In C++, arrays are collections of elements that must all share the same data type. This means that each element in an array is expected to be of the same type, like integers, characters, or floats.
It is not possible to have mixed data types within a single array in C++, unlike some other programming languages such as Python that support this flexibility.

• Integer Arrays: Stores integer values, e.g., `int myArray[5];`
• Character Arrays: Stores characters, e.g., `char myArray[5];`
• Float Arrays: Stores decimal numbers, e.g., `float myArray[5];`

This restriction to a single data type allows for more efficient memory allocation and is critical in ensuring type safety. With each element having the same type, the array's memory layout is uniform, enabling swift computation and easier maintenance. This requirement prevents type errors that may arise from mixing incompatible data types.

Array subscripts, also known as indices, are used to access specific elements within an array. In C++, subscripts must be integers since they represent offsets from the starting point of the array.
Using a non-integer type like float would not make sense and would usually result in a compilation error, as arrays need whole numbers to index their elements.

• Zero-Based Indexing: The first element of an array has an index of 0, the second has an index of 1, and so forth.
• Accessing Elements: Access an element by specifying its index, e.g., `myArray[2];`
• Bounds Checking: Be careful with indices to prevent errors like attempting to access out of the array's bounds.
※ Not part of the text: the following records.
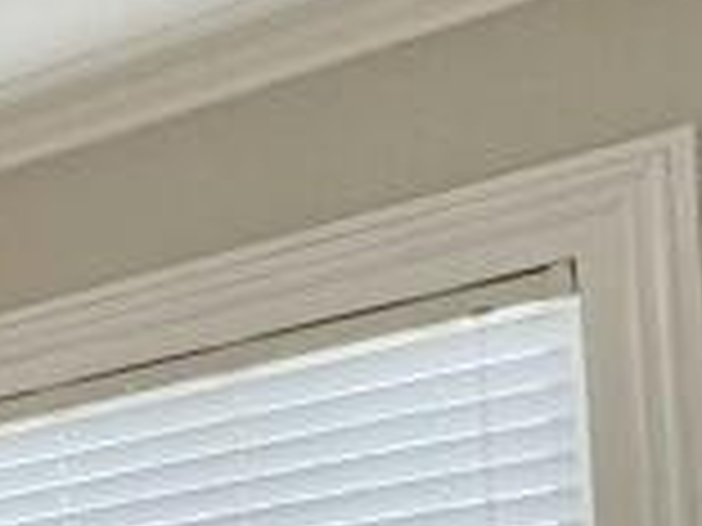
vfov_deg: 14.4
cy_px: 899
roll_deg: +0.5
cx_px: -1098
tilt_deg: +3.0
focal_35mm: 92
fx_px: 1866
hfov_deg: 13.5
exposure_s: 1/99
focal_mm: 2.22
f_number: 2.2
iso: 80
Proper use of array subscripts enables precise control, optimal performance, and helps avoid common errors like segmentation faults, which occur when trying to access memory outside an array's allocation.

Initializer lists in C++ allow you to assign initial values to an array at the time of its declaration. If the list contains fewer values than the array size, the compiler will automatically fill the remaining elements with zeroes for numeric types or null characters for character types.
For example, an array declaration like `int myArray[5] = {1, 2};` would result in the array elements being `1, 2, 0, 0, 0`.

• Automatic Initialization: Incomplete initializer lists result in the missing elements taking a default value.
• Correct Length: Ensure the initializer list has the exact number of elements needed, or know that the rest will be zero-initialized.
• Error in Over Initializing: Providing more initializers than the array’s capacity will cause a compile-time error.

Using initializer lists smartly can help prevent unexpected behaviors and ensure that arrays are maintained correctly within their intended scope.

In C++, when you pass an array to a function, you're usually passing a pointer to the first element of the array. This means the function receives a reference to the original array, allowing it to modify the elements directly.
However, if you pass individual elements by value, only a copy is sent, and modifications do not affect the original array.

• Pass-by-Pointer: Passing the entire array allows the function to iterate over and modify its elements.
• Element-wise Pass-by-Value: Elements passed individually will not alter the original array unless explicitly returned or altered by reference.
• Function Prototypes: Use the correct function declarations, e.g., `void functionName(int arr[], int size);`, keeping in mind the size of the array must be managed correctly.

Understanding how arrays are passed to functions can optimize performance and prevent unintended side-effects by ensuring that only desired modifications are made.